==== Input for this task
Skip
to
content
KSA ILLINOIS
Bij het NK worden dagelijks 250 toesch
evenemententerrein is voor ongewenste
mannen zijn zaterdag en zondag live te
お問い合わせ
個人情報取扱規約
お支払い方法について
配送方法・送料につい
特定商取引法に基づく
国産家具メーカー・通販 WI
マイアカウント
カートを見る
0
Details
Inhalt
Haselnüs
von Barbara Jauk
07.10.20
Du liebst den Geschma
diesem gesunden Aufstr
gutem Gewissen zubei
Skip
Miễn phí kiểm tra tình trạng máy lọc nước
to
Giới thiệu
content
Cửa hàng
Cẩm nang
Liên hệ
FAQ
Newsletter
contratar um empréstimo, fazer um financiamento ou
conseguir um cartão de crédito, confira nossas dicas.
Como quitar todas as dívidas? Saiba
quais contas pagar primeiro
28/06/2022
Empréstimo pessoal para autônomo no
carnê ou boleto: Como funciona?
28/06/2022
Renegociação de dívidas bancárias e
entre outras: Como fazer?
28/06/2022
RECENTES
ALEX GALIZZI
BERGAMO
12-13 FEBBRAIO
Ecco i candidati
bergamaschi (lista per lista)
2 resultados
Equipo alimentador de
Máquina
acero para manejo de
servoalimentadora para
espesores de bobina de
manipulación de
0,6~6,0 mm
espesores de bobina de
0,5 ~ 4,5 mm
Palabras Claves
========
==== Input for this task
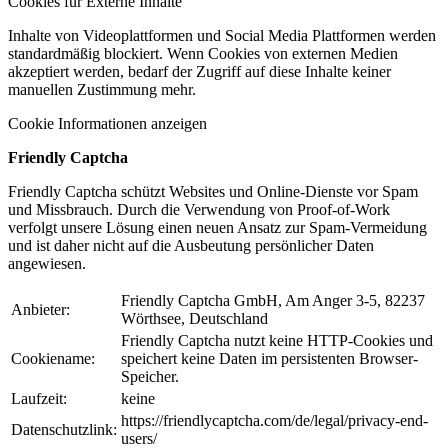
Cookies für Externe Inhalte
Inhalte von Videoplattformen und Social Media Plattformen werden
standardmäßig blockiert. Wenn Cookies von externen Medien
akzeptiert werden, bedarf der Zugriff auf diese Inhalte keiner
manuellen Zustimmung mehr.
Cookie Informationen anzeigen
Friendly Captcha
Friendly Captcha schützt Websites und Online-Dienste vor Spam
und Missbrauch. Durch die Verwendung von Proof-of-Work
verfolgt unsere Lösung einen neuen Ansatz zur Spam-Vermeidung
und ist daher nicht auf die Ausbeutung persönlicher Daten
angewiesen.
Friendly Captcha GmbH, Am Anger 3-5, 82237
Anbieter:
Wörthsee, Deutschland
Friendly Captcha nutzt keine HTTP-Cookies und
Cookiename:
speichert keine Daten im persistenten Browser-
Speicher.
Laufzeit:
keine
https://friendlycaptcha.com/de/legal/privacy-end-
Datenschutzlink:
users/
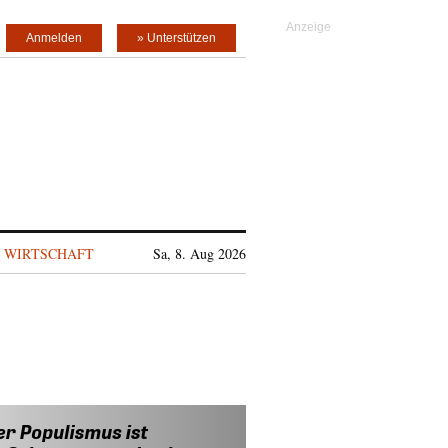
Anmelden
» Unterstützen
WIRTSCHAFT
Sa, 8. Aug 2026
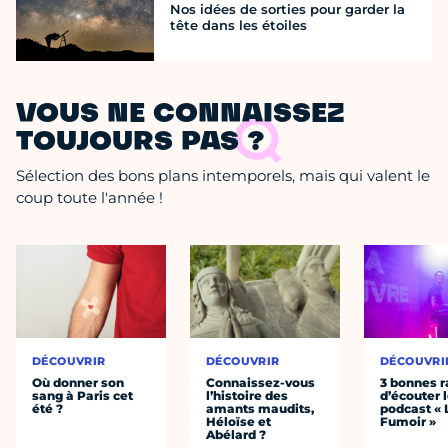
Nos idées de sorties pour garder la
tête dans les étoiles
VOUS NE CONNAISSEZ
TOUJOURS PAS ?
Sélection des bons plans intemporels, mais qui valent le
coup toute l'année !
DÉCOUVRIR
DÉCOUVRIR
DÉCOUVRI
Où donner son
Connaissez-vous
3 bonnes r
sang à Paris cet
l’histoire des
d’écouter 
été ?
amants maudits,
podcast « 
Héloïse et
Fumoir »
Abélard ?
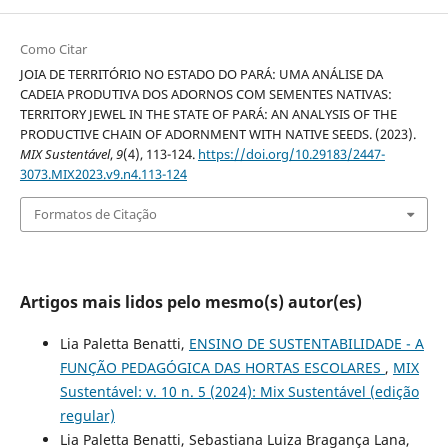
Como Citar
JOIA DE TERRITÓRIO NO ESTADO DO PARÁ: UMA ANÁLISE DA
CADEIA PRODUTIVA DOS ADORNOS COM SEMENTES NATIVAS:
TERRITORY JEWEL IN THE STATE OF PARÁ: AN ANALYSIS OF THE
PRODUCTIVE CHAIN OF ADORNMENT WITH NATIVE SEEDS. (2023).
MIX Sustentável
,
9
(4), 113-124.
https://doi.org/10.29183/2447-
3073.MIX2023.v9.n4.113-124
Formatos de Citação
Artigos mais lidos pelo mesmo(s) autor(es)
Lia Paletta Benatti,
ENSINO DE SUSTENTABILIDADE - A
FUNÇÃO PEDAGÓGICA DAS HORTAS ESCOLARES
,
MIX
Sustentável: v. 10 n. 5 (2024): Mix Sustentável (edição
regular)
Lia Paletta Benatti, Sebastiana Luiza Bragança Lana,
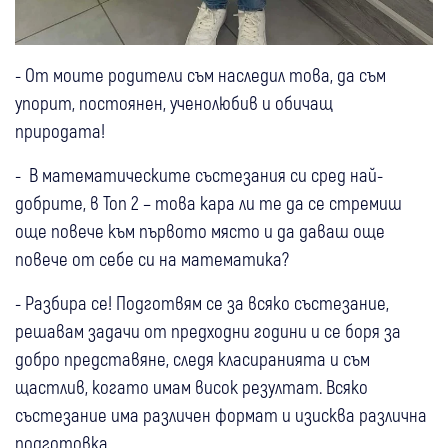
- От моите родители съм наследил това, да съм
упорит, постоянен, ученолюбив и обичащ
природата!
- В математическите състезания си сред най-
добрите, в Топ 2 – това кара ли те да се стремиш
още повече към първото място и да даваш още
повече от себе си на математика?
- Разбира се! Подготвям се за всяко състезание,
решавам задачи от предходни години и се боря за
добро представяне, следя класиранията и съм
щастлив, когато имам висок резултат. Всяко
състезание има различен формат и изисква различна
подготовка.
========
◆ What the exercise asks ◆
Reproduce the stretch of the material from the line containing "- От моите родители съм наследил това, да съм" through the line containing "подготовка.", line for line and unchanged.

◆ Result of this task ◆
- От моите родители съм наследил това, да съм
упорит, постоянен, ученолюбив и обичащ
природата!
- В математическите състезания си сред най-
добрите, в Топ 2 – това кара ли те да се стремиш
още повече към първото място и да даваш още
повече от себе си на математика?
- Разбира се! Подготвям се за всяко състезание,
решавам задачи от предходни години и се боря за
добро представяне, следя класиранията и съм
щастлив, когато имам висок резултат. Всяко
състезание има различен формат и изисква различна
подготовка.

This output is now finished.